The Blackheart Gang would like to invite you to taste the fruits of their labours. After years of tirelessly exploiting the natives of many different continents, The Blackheart Gang are ready to wipe the sweat from their brow, and take a step back to appreciate the fruits of their labours. In studying their work, it becomes apparent why lemons are the bitterest of fruit, why bears are transformed into gold, and where bathwater flows to.
In 1863, the poet Edward Lear wrote of The Blackheart Gang:
“Six feet south,
But worlds apart.
Beware the mouth
Of The Blackheart”
This verse has suffered much critique over the years, partly because it made no sense, or is at least considered to be geographically ambiguous, but mostly because Edward Lear had been smoking opium with Markus Wormstorm when he came up with it.

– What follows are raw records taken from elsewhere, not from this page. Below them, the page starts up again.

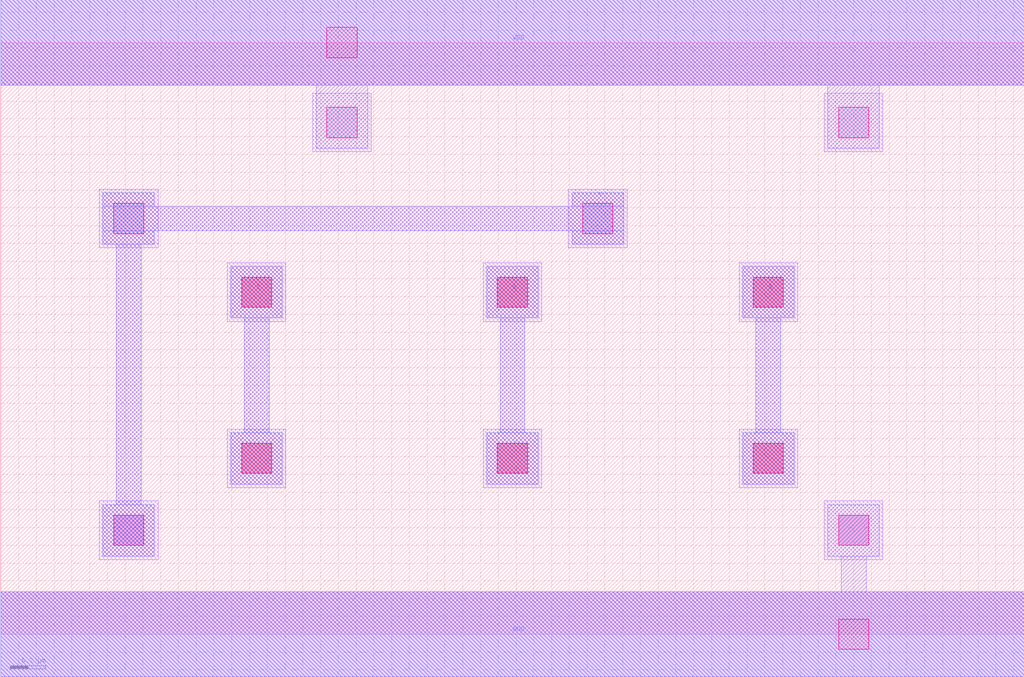
<source format=lef>
MACRO NAND3X1
 CLASS CORE ;
 FOREIGN NAND3X1 0 0 ;
 SIZE 5.76 BY 3.33 ;
 ORIGIN 0 0 ;
 SYMMETRY X Y R90 ;
 SITE unit ;
  PIN VDD
   DIRECTION INOUT ;
   USE POWER ;
   SHAPE ABUTMENT ;
    PORT
     CLASS CORE ;
       LAYER li1 ;
        RECT 0.00000000 3.09000000 5.76000000 3.57000000 ;
       LAYER met1 ;
        RECT 0.00000000 3.09000000 5.76000000 3.57000000 ;
    END
  END VDD

  PIN GND
   DIRECTION INOUT ;
   USE POWER ;
   SHAPE ABUTMENT ;
    PORT
     CLASS CORE ;
       LAYER li1 ;
        RECT 0.00000000 -0.24000000 5.76000000 0.24000000 ;
       LAYER met1 ;
        RECT 0.00000000 -0.24000000 5.76000000 0.24000000 ;
    END
  END GND

  PIN Y
   DIRECTION INOUT ;
   USE SIGNAL ;
   SHAPE ABUTMENT ;
    PORT
     CLASS CORE ;
       LAYER met1 ;
        RECT 0.57500000 0.44000000 0.86500000 0.73000000 ;
        RECT 0.65000000 0.73000000 0.79000000 2.19500000 ;
        RECT 0.57500000 2.19500000 0.86500000 2.27000000 ;
        RECT 3.21500000 2.19500000 3.50500000 2.27000000 ;
        RECT 0.57500000 2.27000000 3.50500000 2.41000000 ;
        RECT 0.57500000 2.41000000 0.86500000 2.48500000 ;
        RECT 3.21500000 2.41000000 3.50500000 2.48500000 ;
    END
  END Y

  PIN B
   DIRECTION INOUT ;
   USE SIGNAL ;
   SHAPE ABUTMENT ;
    PORT
     CLASS CORE ;
       LAYER met1 ;
        RECT 2.73500000 0.84500000 3.02500000 1.13500000 ;
        RECT 2.81000000 1.13500000 2.95000000 1.78000000 ;
        RECT 2.73500000 1.78000000 3.02500000 2.07000000 ;
    END
  END B

  PIN A
   DIRECTION INOUT ;
   USE SIGNAL ;
   SHAPE ABUTMENT ;
    PORT
     CLASS CORE ;
       LAYER met1 ;
        RECT 4.17500000 0.84500000 4.46500000 1.13500000 ;
        RECT 4.25000000 1.13500000 4.39000000 1.78000000 ;
        RECT 4.17500000 1.78000000 4.46500000 2.07000000 ;
    END
  END A

  PIN C
   DIRECTION INOUT ;
   USE SIGNAL ;
   SHAPE ABUTMENT ;
    PORT
     CLASS CORE ;
       LAYER met1 ;
        RECT 1.29500000 0.84500000 1.58500000 1.13500000 ;
        RECT 1.37000000 1.13500000 1.51000000 1.78000000 ;
        RECT 1.29500000 1.78000000 1.58500000 2.07000000 ;
    END
  END C

 OBS
    LAYER polycont ;
     RECT 1.35500000 0.90500000 1.52500000 1.07500000 ;
     RECT 2.79500000 0.90500000 2.96500000 1.07500000 ;
     RECT 4.23500000 0.90500000 4.40500000 1.07500000 ;
     RECT 1.35500000 1.84000000 1.52500000 2.01000000 ;
     RECT 2.79500000 1.84000000 2.96500000 2.01000000 ;
     RECT 4.23500000 1.84000000 4.40500000 2.01000000 ;

    LAYER pdiffc ;
     RECT 0.63500000 2.25500000 0.80500000 2.42500000 ;
     RECT 3.27500000 2.25500000 3.44500000 2.42500000 ;
     RECT 1.83500000 2.79500000 2.00500000 2.96500000 ;
     RECT 4.71500000 2.79500000 4.88500000 2.96500000 ;

    LAYER ndiffc ;
     RECT 0.63500000 0.50000000 0.80500000 0.67000000 ;
     RECT 4.71500000 0.50000000 4.88500000 0.67000000 ;

    LAYER li1 ;
     RECT 0.00000000 -0.24000000 5.76000000 0.24000000 ;
     RECT 0.55500000 0.42000000 0.88500000 0.75000000 ;
     RECT 4.63500000 0.42000000 4.96500000 0.75000000 ;
     RECT 1.27500000 0.82500000 1.60500000 1.15500000 ;
     RECT 2.71500000 0.82500000 3.04500000 1.15500000 ;
     RECT 4.15500000 0.82500000 4.48500000 1.15500000 ;
     RECT 1.27500000 1.76000000 1.60500000 2.09000000 ;
     RECT 2.71500000 1.76000000 3.04500000 2.09000000 ;
     RECT 4.15500000 1.76000000 4.48500000 2.09000000 ;
     RECT 0.55500000 2.17500000 0.88500000 2.50500000 ;
     RECT 3.19500000 2.17500000 3.52500000 2.50500000 ;
     RECT 1.75500000 2.71500000 2.08500000 3.04500000 ;
     RECT 4.63500000 2.71500000 4.96500000 3.04500000 ;
     RECT 0.00000000 3.09000000 5.76000000 3.57000000 ;

    LAYER viali ;
     RECT 4.71500000 -0.08500000 4.88500000 0.08500000 ;
     RECT 0.63500000 0.50000000 0.80500000 0.67000000 ;
     RECT 4.71500000 0.50000000 4.88500000 0.67000000 ;
     RECT 1.35500000 0.90500000 1.52500000 1.07500000 ;
     RECT 2.79500000 0.90500000 2.96500000 1.07500000 ;
     RECT 4.23500000 0.90500000 4.40500000 1.07500000 ;
     RECT 1.35500000 1.84000000 1.52500000 2.01000000 ;
     RECT 2.79500000 1.84000000 2.96500000 2.01000000 ;
     RECT 4.23500000 1.84000000 4.40500000 2.01000000 ;
     RECT 0.63500000 2.25500000 0.80500000 2.42500000 ;
     RECT 3.27500000 2.25500000 3.44500000 2.42500000 ;
     RECT 1.83500000 2.79500000 2.00500000 2.96500000 ;
     RECT 4.71500000 2.79500000 4.88500000 2.96500000 ;
     RECT 1.83500000 3.24500000 2.00500000 3.41500000 ;

    LAYER met1 ;
     RECT 0.00000000 -0.24000000 5.76000000 0.24000000 ;
     RECT 4.73000000 0.24000000 4.87000000 0.44000000 ;
     RECT 4.65500000 0.44000000 4.94500000 0.73000000 ;
     RECT 1.29500000 0.84500000 1.58500000 1.13500000 ;
     RECT 1.37000000 1.13500000 1.51000000 1.78000000 ;
     RECT 1.29500000 1.78000000 1.58500000 2.07000000 ;
     RECT 2.73500000 0.84500000 3.02500000 1.13500000 ;
     RECT 2.81000000 1.13500000 2.95000000 1.78000000 ;
     RECT 2.73500000 1.78000000 3.02500000 2.07000000 ;
     RECT 4.17500000 0.84500000 4.46500000 1.13500000 ;
     RECT 4.25000000 1.13500000 4.39000000 1.78000000 ;
     RECT 4.17500000 1.78000000 4.46500000 2.07000000 ;
     RECT 0.57500000 0.44000000 0.86500000 0.73000000 ;
     RECT 0.65000000 0.73000000 0.79000000 2.19500000 ;
     RECT 0.57500000 2.19500000 0.86500000 2.27000000 ;
     RECT 3.21500000 2.19500000 3.50500000 2.27000000 ;
     RECT 0.57500000 2.27000000 3.50500000 2.41000000 ;
     RECT 0.57500000 2.41000000 0.86500000 2.48500000 ;
     RECT 3.21500000 2.41000000 3.50500000 2.48500000 ;
     RECT 1.77500000 2.73500000 2.06500000 3.09000000 ;
     RECT 4.65500000 2.73500000 4.94500000 3.09000000 ;
     RECT 0.00000000 3.09000000 5.76000000 3.57000000 ;

 END
END NAND3X1

</source>
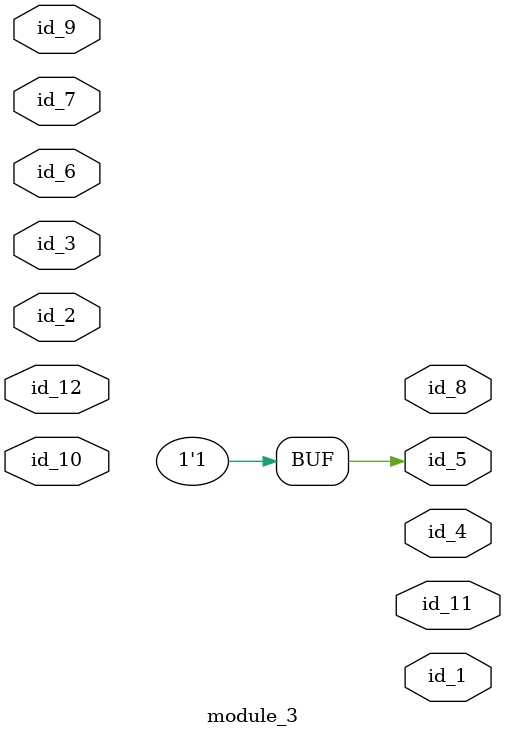
<source format=v>
module module_0 (
    id_1
);
  input wire id_1;
  wire id_2;
  wire id_3;
  wire id_4;
  assign id_2 = id_2;
endmodule
module module_1 (
    id_1,
    id_2,
    id_3
);
  input wire id_3;
  inout wire id_2;
  output wire id_1;
  wire id_4;
  wire id_5;
  module_0 modCall_1 (id_4);
endmodule
module module_2 ();
  wire id_1;
  module_0 modCall_1 (id_1);
endmodule
module module_3 (
    id_1,
    id_2,
    id_3,
    id_4,
    id_5,
    id_6,
    id_7,
    id_8,
    id_9,
    id_10,
    id_11,
    id_12
);
  input wire id_12;
  output wire id_11;
  input wire id_10;
  input wire id_9;
  output wire id_8;
  inout wire id_7;
  input wire id_6;
  output wire id_5;
  output wire id_4;
  input wire id_3;
  input wire id_2;
  output wire id_1;
  wire id_13;
  assign id_5 = 1;
  module_0 modCall_1 (id_12);
endmodule

</source>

Lear died soon afterwards, but his words remain a warning from beyond the grave.
Ree Treweek enjoys a good funeral and has delivered many eulogies, mostly at the funerals of her numerous dead husbands. In 1924, she famously ended one such eulogy with the words:
” Begone, begone – you cruel, listless, droll bigot.”
It’s this remarkable gift of the gab that has over the years allowed The Blackheart Gang to convince the public they had the ability to travel to another realm, a place they call The Household. It is here, the legend goes, that they collect the histories which form the body of their work.
They retell these stories through sculpture, music and paintings … and, in some cases, even pastries.
In her address to the nation, Margret Thatcher once referred to Markus Wormstorm as “… quite a catch.” The strong, stocky composer’s heavy brow is framed by an egg-shaped face.
Ree Treweek is worshipped as a deity by an island-dwelling cargo cult in the Indian Ocean. The islanders say the wild artisan’s hair is the colour of jungle fire, and that her blood is the colour of ink.